Mon beau-père n’a pas été épargné… Je l’ai tenu au courant tout le long, depuis la biopsie. Je voulais qu’il prépare ma mère, qu’il s’occupe d’elle car je savais que selon les résultats que j’aurais en rentrant à Nice, la période allait être difficile… Il a été très affecté. L’annonce à ma mère a été pire que tout, pire que si j’avais fait une grosse connerie. Pire même que quand on me l’a annoncé. Je suis très fusionnelle avec elle, on a vécu des choses pas toujours faciles mais on s’est toujours serré les coudes et ça me faisait clairement chier de lui dire qu’on allait encore devoir vivre un truc comme celui-là. Quand je le lui ai dit, je n’ai jamais prononcé le mot cancer, seulement «nodule malin». Bien sûr elle a compris, pleuré, mais ne s’est pas effondrée. Idem avec mon petit frère, qui a lui été très affecté par ma maladie et ne veut d’ailleurs pas en parler.

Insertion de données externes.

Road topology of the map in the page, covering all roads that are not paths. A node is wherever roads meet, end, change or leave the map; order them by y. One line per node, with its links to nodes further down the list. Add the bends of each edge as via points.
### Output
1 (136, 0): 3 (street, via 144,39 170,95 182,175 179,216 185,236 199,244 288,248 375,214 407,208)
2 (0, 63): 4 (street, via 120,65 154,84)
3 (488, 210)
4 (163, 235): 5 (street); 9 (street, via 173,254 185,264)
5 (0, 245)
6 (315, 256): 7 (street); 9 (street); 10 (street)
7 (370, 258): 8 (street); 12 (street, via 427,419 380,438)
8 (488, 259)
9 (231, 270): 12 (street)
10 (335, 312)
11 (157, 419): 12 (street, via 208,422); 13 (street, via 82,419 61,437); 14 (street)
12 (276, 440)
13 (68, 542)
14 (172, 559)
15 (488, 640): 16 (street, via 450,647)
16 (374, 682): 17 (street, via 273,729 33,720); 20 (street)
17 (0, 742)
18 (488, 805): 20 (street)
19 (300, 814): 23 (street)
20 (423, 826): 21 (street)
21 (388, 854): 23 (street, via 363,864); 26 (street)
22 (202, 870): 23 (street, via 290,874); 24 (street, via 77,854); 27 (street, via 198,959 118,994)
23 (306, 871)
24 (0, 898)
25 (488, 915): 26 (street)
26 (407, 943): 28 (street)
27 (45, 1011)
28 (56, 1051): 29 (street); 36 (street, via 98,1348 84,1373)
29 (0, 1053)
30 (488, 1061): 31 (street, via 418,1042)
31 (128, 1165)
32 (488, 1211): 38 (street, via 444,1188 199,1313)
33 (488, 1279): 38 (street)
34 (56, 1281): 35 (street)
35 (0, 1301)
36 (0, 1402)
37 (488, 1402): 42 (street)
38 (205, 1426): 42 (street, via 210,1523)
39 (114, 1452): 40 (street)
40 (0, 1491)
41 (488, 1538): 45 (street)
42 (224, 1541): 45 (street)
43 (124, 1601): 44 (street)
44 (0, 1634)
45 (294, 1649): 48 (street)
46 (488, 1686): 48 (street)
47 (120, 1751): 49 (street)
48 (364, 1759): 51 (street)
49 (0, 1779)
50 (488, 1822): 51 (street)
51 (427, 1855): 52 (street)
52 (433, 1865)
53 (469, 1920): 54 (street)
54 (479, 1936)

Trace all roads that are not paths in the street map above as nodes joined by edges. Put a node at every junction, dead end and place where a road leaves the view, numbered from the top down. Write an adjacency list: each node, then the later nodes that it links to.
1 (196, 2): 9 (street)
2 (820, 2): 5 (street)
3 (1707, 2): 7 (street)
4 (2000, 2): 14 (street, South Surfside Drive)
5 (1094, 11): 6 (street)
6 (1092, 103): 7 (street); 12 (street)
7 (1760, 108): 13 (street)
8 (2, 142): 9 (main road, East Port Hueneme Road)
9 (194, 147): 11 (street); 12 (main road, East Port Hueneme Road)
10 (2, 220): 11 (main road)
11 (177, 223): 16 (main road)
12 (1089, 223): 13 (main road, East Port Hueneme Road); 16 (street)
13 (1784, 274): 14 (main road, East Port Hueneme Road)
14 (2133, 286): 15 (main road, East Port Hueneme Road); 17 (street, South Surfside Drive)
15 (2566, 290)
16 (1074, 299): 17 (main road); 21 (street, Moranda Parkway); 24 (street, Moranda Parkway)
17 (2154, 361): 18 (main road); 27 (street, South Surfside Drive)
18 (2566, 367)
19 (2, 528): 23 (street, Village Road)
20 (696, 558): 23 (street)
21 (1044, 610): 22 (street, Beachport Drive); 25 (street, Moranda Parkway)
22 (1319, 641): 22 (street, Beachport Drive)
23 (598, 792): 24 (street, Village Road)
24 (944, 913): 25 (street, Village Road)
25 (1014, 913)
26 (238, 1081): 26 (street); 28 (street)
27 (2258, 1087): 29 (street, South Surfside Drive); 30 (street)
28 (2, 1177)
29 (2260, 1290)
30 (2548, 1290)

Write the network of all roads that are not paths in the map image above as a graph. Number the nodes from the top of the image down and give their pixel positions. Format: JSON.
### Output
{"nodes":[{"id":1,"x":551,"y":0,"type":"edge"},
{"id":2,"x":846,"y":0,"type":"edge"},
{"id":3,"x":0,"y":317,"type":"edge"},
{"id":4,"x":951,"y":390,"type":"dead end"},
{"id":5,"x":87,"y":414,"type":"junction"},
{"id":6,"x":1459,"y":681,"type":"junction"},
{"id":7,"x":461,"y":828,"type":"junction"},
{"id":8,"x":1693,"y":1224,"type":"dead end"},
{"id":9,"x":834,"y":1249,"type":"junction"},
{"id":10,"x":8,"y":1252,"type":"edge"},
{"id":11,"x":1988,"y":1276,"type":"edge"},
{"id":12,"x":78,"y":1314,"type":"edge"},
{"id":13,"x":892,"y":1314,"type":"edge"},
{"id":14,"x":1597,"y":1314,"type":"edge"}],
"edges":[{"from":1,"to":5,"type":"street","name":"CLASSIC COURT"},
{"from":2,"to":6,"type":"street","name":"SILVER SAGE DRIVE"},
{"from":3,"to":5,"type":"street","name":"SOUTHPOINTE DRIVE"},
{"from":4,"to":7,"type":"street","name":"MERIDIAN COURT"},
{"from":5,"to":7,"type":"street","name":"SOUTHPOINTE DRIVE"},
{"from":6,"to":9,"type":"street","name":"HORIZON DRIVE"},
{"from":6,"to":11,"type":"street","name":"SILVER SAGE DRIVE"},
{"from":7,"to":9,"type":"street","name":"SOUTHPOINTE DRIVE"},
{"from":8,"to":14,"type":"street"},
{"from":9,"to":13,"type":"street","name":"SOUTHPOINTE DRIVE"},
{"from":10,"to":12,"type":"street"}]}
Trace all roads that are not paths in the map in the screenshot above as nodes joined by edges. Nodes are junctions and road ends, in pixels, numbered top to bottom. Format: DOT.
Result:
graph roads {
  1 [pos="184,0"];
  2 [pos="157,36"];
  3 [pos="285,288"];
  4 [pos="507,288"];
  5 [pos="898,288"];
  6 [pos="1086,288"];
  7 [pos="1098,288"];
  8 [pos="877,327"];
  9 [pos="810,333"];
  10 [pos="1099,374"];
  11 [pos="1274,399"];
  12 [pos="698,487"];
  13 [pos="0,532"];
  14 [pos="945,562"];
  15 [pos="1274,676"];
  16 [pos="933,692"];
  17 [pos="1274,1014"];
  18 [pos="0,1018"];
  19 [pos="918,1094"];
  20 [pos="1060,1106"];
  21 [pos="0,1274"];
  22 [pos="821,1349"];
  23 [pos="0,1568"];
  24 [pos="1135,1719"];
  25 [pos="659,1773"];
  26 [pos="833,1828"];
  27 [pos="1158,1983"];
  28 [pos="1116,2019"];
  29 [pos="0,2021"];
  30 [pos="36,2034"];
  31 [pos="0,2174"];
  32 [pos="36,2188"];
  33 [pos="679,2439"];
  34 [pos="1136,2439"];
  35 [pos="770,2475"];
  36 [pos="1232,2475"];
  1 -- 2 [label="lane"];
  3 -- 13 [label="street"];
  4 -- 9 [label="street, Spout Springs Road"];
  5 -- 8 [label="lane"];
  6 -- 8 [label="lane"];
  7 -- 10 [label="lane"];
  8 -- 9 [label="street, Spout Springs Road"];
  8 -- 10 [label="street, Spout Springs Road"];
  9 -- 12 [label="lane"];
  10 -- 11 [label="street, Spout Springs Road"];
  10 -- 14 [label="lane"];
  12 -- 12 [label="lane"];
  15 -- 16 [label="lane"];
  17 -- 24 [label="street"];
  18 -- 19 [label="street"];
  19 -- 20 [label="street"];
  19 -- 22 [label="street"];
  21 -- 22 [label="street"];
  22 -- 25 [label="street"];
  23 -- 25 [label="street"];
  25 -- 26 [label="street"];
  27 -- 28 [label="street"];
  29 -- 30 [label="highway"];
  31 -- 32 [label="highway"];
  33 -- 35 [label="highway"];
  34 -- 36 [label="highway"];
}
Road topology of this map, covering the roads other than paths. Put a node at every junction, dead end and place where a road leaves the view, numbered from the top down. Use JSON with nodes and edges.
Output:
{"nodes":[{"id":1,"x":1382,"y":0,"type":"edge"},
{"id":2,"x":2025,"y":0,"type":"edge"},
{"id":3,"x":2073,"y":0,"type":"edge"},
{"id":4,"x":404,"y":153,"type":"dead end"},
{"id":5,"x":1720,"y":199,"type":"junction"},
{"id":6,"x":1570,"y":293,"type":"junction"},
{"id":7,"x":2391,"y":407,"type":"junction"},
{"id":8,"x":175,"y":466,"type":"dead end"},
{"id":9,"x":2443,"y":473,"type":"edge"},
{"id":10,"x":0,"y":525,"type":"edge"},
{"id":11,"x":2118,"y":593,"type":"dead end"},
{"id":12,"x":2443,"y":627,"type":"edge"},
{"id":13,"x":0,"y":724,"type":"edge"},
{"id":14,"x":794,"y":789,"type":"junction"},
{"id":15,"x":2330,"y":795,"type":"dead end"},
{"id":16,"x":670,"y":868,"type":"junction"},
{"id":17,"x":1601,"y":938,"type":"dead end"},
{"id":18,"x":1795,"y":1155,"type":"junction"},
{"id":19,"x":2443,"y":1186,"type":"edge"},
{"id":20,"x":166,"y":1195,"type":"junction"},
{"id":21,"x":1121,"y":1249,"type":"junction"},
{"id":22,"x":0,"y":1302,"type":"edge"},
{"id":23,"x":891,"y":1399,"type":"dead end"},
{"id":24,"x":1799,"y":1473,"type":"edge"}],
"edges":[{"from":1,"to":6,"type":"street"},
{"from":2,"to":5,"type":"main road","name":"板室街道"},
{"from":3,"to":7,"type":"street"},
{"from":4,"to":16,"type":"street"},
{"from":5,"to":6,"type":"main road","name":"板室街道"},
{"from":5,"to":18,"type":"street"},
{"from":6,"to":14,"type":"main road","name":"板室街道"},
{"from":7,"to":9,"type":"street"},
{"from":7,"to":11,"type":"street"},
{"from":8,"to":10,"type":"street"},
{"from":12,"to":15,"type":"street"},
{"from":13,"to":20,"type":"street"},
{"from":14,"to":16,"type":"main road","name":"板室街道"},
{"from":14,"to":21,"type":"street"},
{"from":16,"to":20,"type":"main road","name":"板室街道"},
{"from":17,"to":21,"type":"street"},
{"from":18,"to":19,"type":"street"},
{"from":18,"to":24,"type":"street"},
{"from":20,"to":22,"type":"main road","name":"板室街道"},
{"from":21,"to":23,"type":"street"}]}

Tout au long de ta maladie, tu as décidé d’être positive et tu as beaucoup donné de ta personne pour les autres femmes touchées par l’alopécie. Peux-tu nous parler de ton atelier «la tête dans les nouages» ?

Quand j’ai perdu mes cheveux, je n’ai pas supporté la perruque que j’avais achetée. J’ai donc commencé à nouer des turbans. J’ai fait le tour des coiffeurs africains pour leur demander des conseils, j’ai même envoyé un mail à la chanteuse Imany qui m’a répondu et m’a expliqué comment elle nouait les siens ! Chez moi, j’avais également des fausses franges qui se clipaient (j’étais une vraie contrariée sur ce point là, ne sachant jamais si je devais la couper ou pas, j’avais trouvé cette solution). J’ai donc glissé les franges sous les rubans et le résultat était très sympa ! Le tout avec un joli maquillage pour rester féminine et ainsi retrouver mon identité. Pleins de personnes ne savaient pas que j’étais malade et adoraient mon nouveau style ! Du coup, en juin 2015, j’ai créé mon blog et je n’aurais jamais pensé qu’il prendrait autant d’ampleur. L’idée était de parler de positivité parce que tout ce que j’avais trouvé sur internet me donnait le cafard… Et en plus, je peux vous dire que le nouage de turban est vraiment thérapeutique, tout simplement parce qu’il donne l’impression de se coiffer. J’ai imaginé 7 nouages, un pour chaque jour de la semaine et j’ai eu envie de partager ma trouvaille. En octobre 2015 j’ai lancé, en partenariat avec la Ligue contre le cancer, des ateliers gratuits chaque mois, ouverts aux femmes ayant envie d’apprendre à nouer un turban (offert par la marque American Vintage).

Ton projet phare, les «Franjynes», a explosé les plafonds lors de sa campagne de financement participatif. Peux-tu nous en parler ?

Ce sont de fausses franges de six couleurs adaptées à l’alopécie et qui sont évolutives à la repousse des cheveux. Le tout associé à des turbans de matières délicates afin que le crâne soit enveloppé avec douceur et surtout jamais moulé ! Ce même alternatif a aussi été développé pour les enfants avec la gamme «Franjynettes». Mon but est d’essayer de rendre la perte des cheveux moins difficile à vivre. Une frange est aussi beaucoup plus accessible en termes de prix qu’une perruque. De ce fait, il est possible de s’en acheter régulièrement afin de collectionner toutes les couleurs et de pouvoir en changer tous les jours en fonction de son humeur. J’ai aussi remarqué que certaines femmes n’assumaient pas tout de suite la coupe courte quand les cheveux repoussaient à la fin des traitements et continuaient de porter leurs perruques. C’est pourquoi le système que j’ai développé pour la tenue des franges est évolutif à la repousse. De façon à ce que l’on puisse continuer à mettre les franges, sans être gêné par le retour des cheveux. J’aimerais casser les codes, et redonner le sourire, à toutes ces femmes qui souffrent de leur alopécie ! Quand on a eu un cancer (qu’on n’a pas choisi), c’est très difficile d’avoir droit à un emprunt bancaire voir quasi impossible (ça se tente mais refus systématiques ou surprimes énormes). C’est pour cela que j’ai fait appel à une plateforme de financement participatif. Enfin, par ce projet je fous un bon coup de pied aux fesses à mon cancer ! Dire tumeur ça me foutait en l’air, ce nom est dégueulasse. Une amie m’a dit, viens on lui trouve un nom. Nous avons opté pour Jean Yves ! JY a ses initiales dans ma marque «FranJYnes» pour lui montrer que je l’emmerde et que je me sers de lui comme il s’est servi de moi.